# [DATA TO USE]
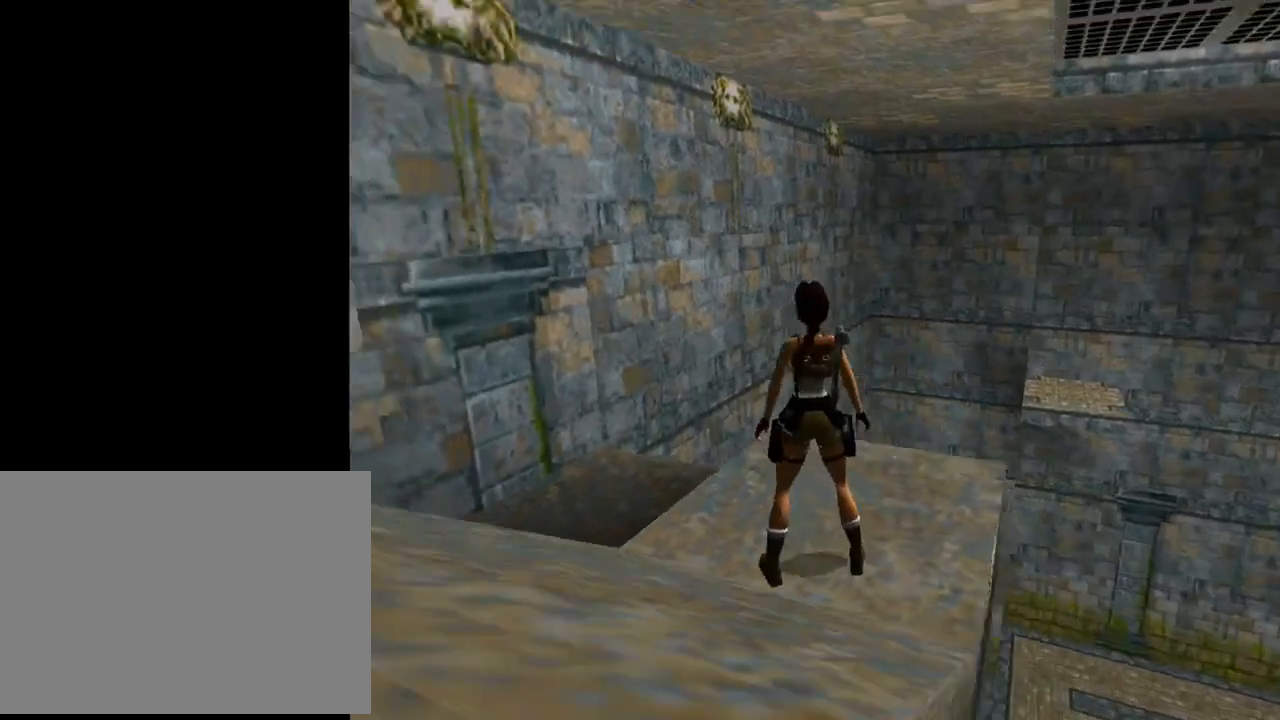
{"buttons": ["L1", "DPAD_UP"], "left_stick": "center", "events": [[33, "L1", "down"], [100, "DPAD_UP", "down"]]}
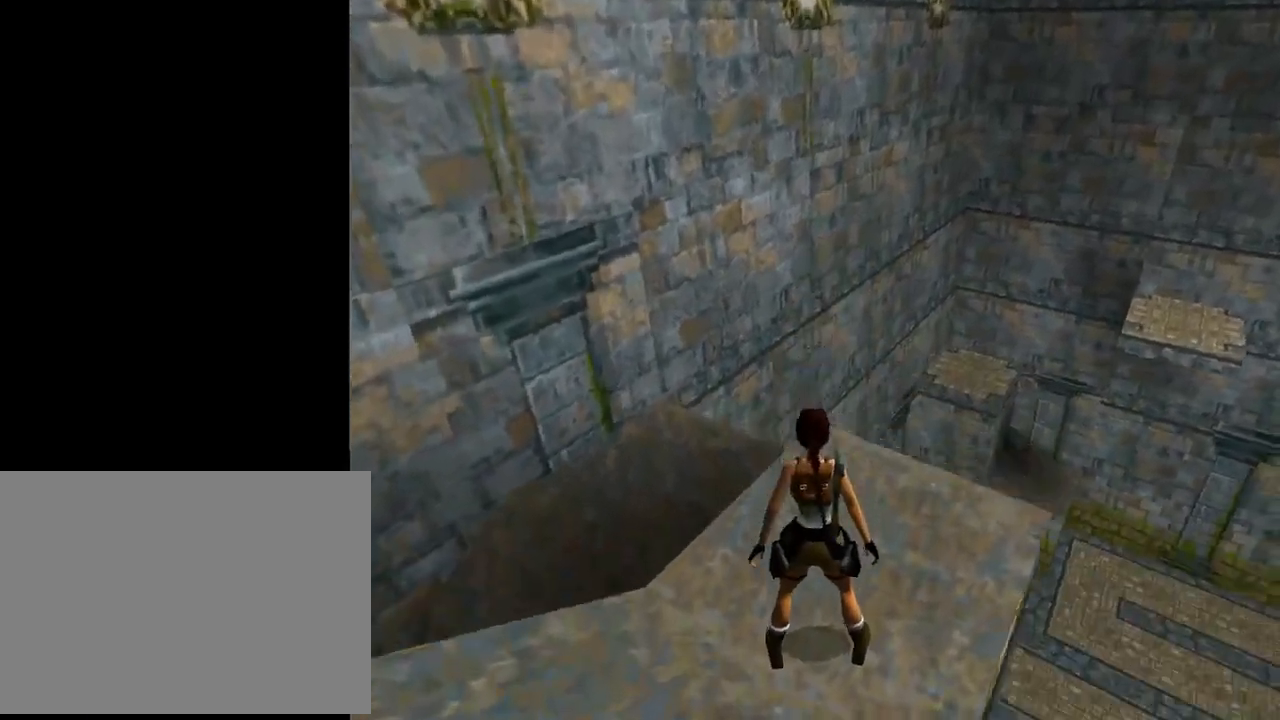
{"buttons": ["L1"], "left_stick": "center", "events": [[267, "DPAD_UP", "up"]]}
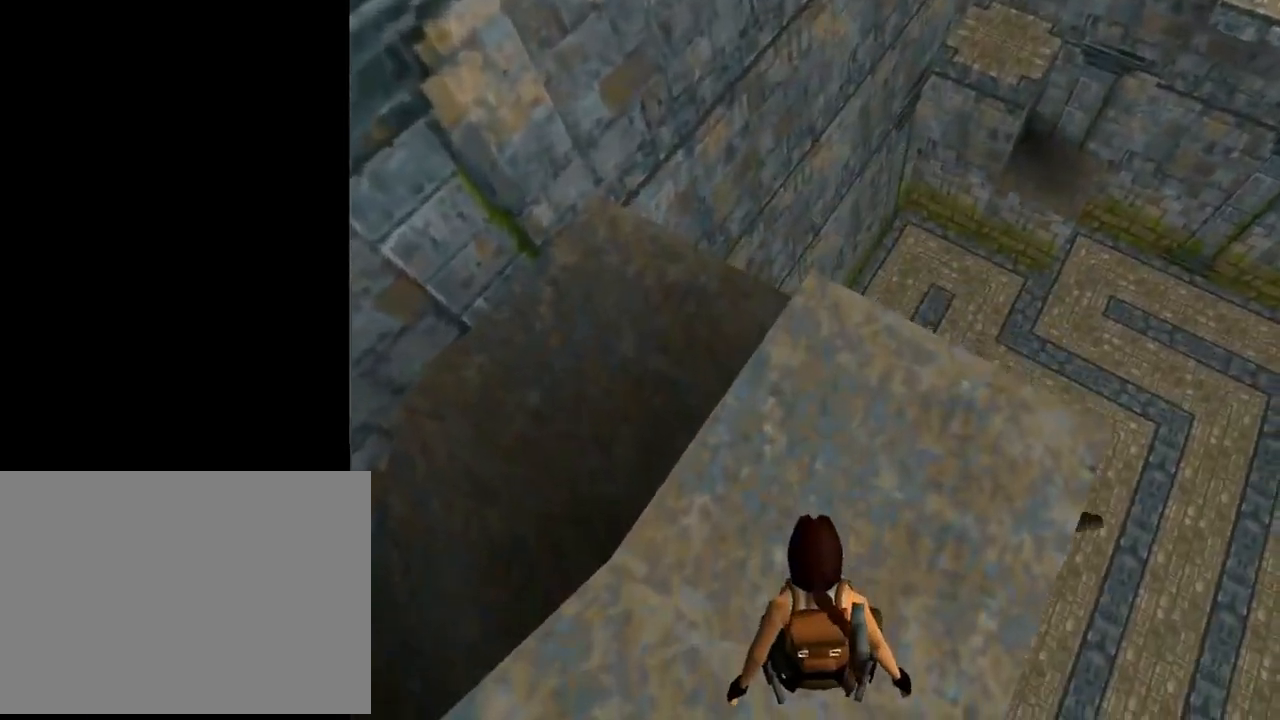
{"buttons": ["DPAD_UP"], "left_stick": "center", "events": [[67, "L1", "up"], [400, "DPAD_UP", "down"]]}
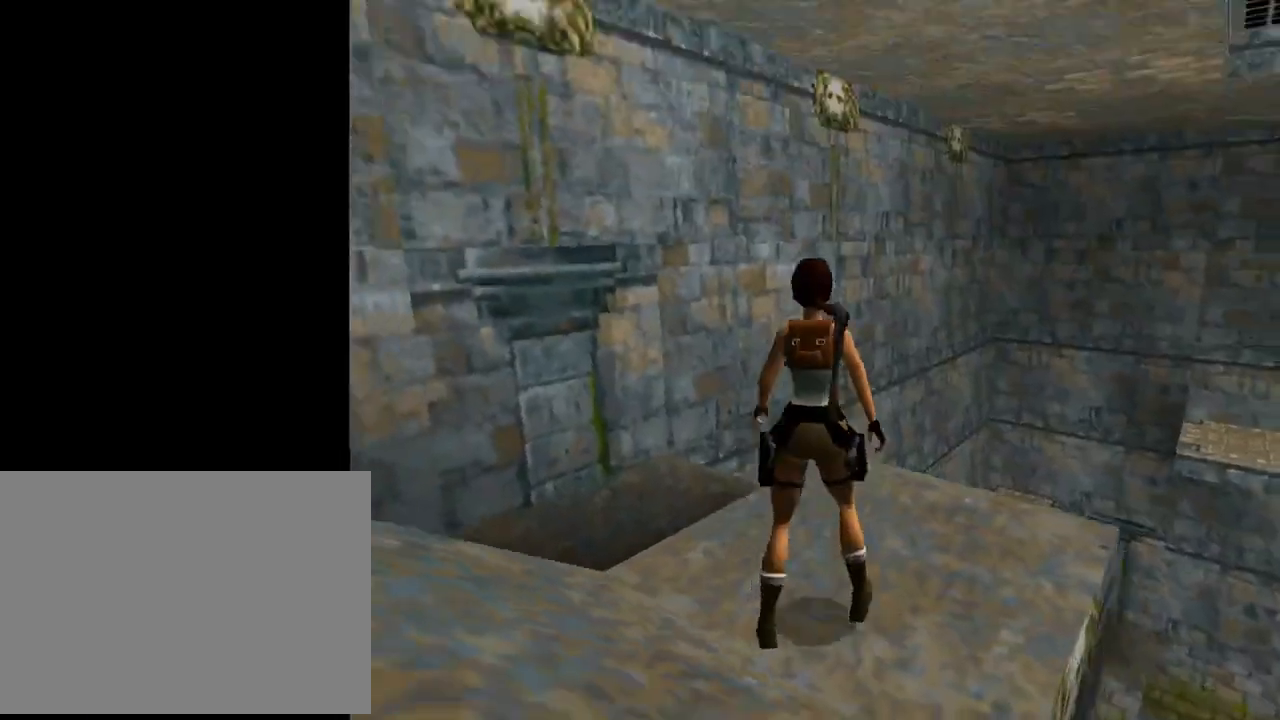
{"buttons": ["DPAD_UP"], "left_stick": "center", "events": [[67, "DPAD_RIGHT", "down"], [500, "DPAD_RIGHT", "up"]]}
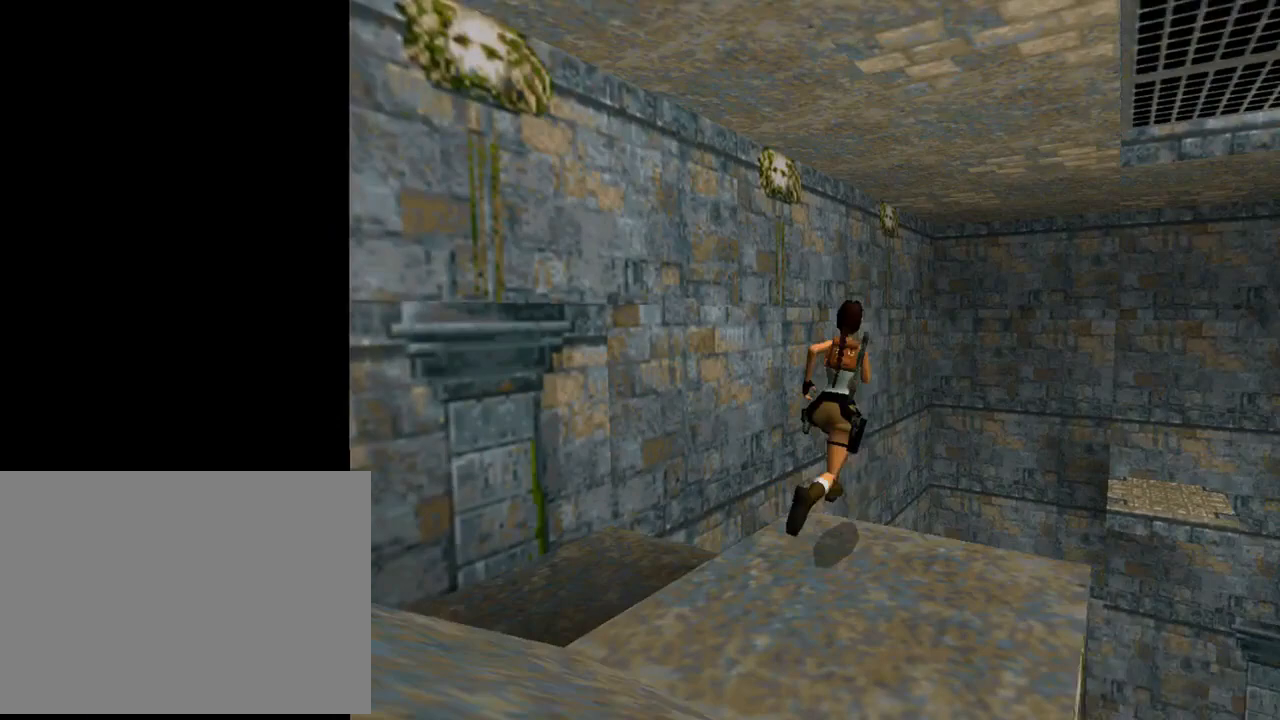
{"buttons": ["SQUARE", "DPAD_UP"], "left_stick": "center", "events": [[133, "SQUARE", "down"], [200, "DPAD_RIGHT", "down"], [400, "DPAD_RIGHT", "up"]]}
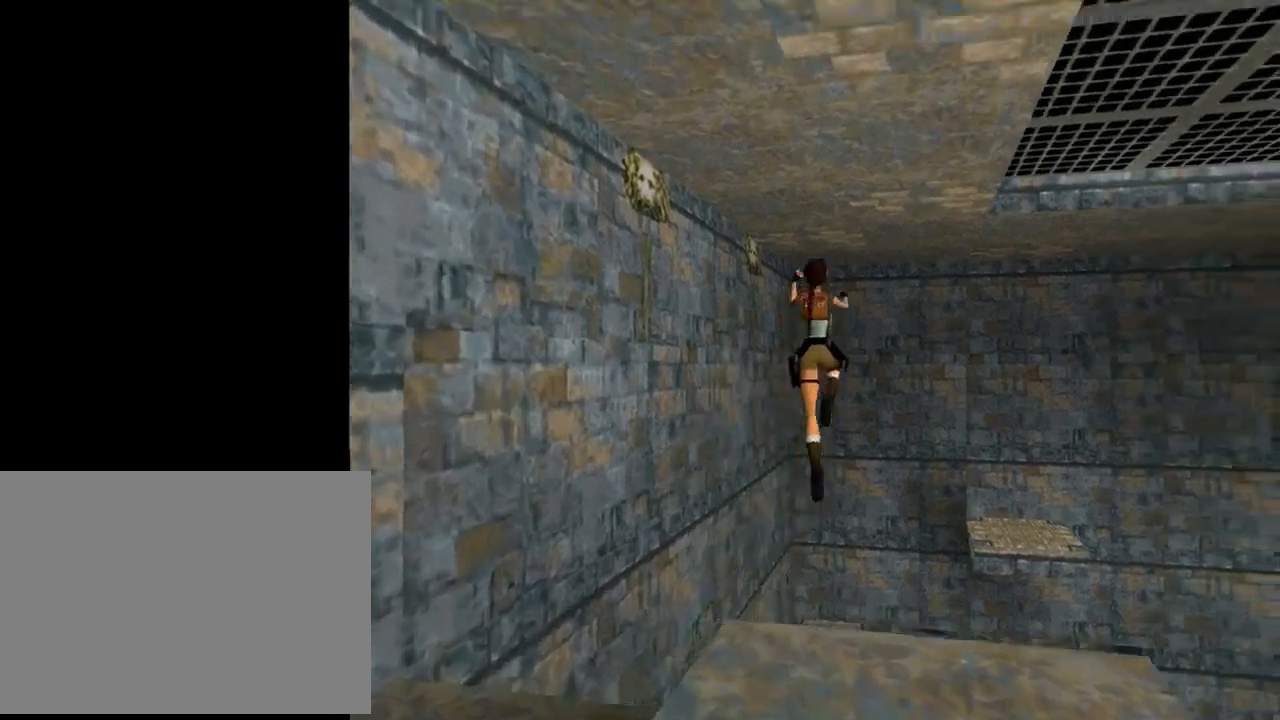
{"buttons": ["DPAD_UP"], "left_stick": "center", "events": [[333, "SQUARE", "up"], [367, "DPAD_LEFT", "down"], [467, "DPAD_LEFT", "up"]]}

# [WHAT TO WORK ON]
Return all lines above that mention the word "SQUARE".

# [WRITTEN SOLUTION]
{"buttons": ["SQUARE", "DPAD_UP"], "left_stick": "center", "events": [[133, "SQUARE", "down"], [200, "DPAD_RIGHT", "down"], [400, "DPAD_RIGHT", "up"]]}
{"buttons": ["DPAD_UP"], "left_stick": "center", "events": [[333, "SQUARE", "up"], [367, "DPAD_LEFT", "down"], [467, "DPAD_LEFT", "up"]]}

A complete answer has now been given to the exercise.